Uma monografia e um projeto de software modestos (porém baseados numa idéia inovadora, às vezes até menosprezados por incompreensão dos orientadores ou falta de habilidade de escrita/codificação do aluno) poderiam se tornar um sofware livre de sucesso (mantido em seu próprio ambiente virtual, como o SourceForge.net) pelo simples fato de terem sido disponibilizados e formado uma comunidade de interessados. Tudo isso independente da vontade do seus autores principais (se participarem, melhor; do contrário, outros darão continuidade). Pesquisas excelentes poderão ter vida contínua ao invés de ficarem engavetadas. Na história, quantas teorias científicas incompreendidas em sua época foram redescobertas em pesquisas futuras que transformaram seus autores em grandes gênios post-mortem?

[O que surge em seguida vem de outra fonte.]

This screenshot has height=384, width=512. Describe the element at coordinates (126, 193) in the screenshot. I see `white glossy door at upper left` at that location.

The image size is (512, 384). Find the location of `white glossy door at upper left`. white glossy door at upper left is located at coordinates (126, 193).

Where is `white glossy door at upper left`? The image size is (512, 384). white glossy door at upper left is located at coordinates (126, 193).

Pessoas querem espaço para falar e ser ouvidas. E fazem cada vez mais questão disso. Ganham reputação, uma "moeda" muito importante (isso merece um post futuro!) e já tradicional no meio acadêmico que torna-se essencial nesta "era 2.0". Quantidade de papers publicados, citações em outros trabalhos, orientandos formados, ..., número de seguidores no twitter, leitores do Blog ou de amigos no Orkut/Facebook, ...., no fim é tudo a mesma coisa.

Com participação efetiva, o Portal da Universidade Livre se tornaria um grande ponto de encontro, um catálogo de conhecimento produzido por pessoas e grupos interconectados internamente e também a diversas outras redes.

Concluindo

As idéias aqui expostas independem da área de conhecimento. Computador e internet fazem parte do mundo universitário em geral, além das ciências exatas. O Brasil pode e deve estimular a pesquisa científica e a cultura colaborativa, não apenas através do discurso inflamando e empolgante de alguns (por falar nisso, sou fã das palestras de Sérgio Amadeu, alguém que vem falando e fazendo!), mas também de políticas e ações objetivas e coordenadas. A estratégia dos 3Ps é a forma que encontrei de sugerir algo concreto.

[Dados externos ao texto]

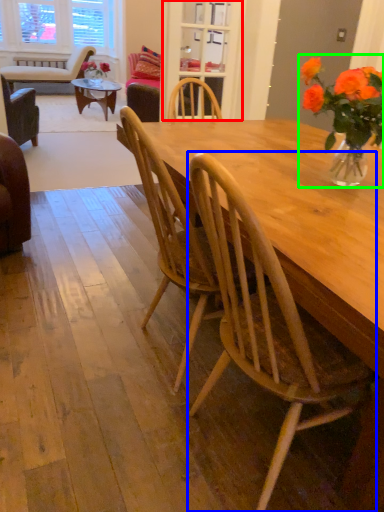
Question: Which is nearer to the glass door (highlighted by a red box)? chair (highlighted by a blue box) or floral arrangement (highlighted by a green box).

Choices:
 (A) chair
 (B) floral arrangement

Answer: (B)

Como não sou academico nem político, procurei fazer uso da própria Web 2.0 para expor o que penso e ouvir outras opiniões, favoráveis ou contrárias. O resultado é este post no bazedral, um blog que trata exatamente de colaboração (no texto, repare que linkei para alguns outros posts relacionados). Vamos ver se ele chega aos olhos e ouviros de Políticos e representantes de ONGs, Diretórios Estudantis, Centros Acadêmicos ou Fundações de Amparo a Pesquisa.

Critique, divulgue, cite casos de sucesso e insucesso, discorde, twitte, comente, tenha aptitude 2.0, se importe. Se você é aluno e ainda não o fez, comece já a disponibilizar sua produção. Se é professor, discuta com a turma, coloque o tema em pauta, estimule-os a publicar seus trabalhos na web, onde quer que seja. Só não fique indiferente e inerte. Isso sim, não muda nada.

Algumas sugestões de leitura

Listei aqui dicas que tem me feito compreender melhor o mundo atual e as perspectivas para o futuro. Divirta-se!

5 comentários:

Rodrigo Fagundes disse...

Muito bom o post.

O mundo acadêmico (em geral) ainda faz questão de ser apartado do resto do mundo, infelizmente.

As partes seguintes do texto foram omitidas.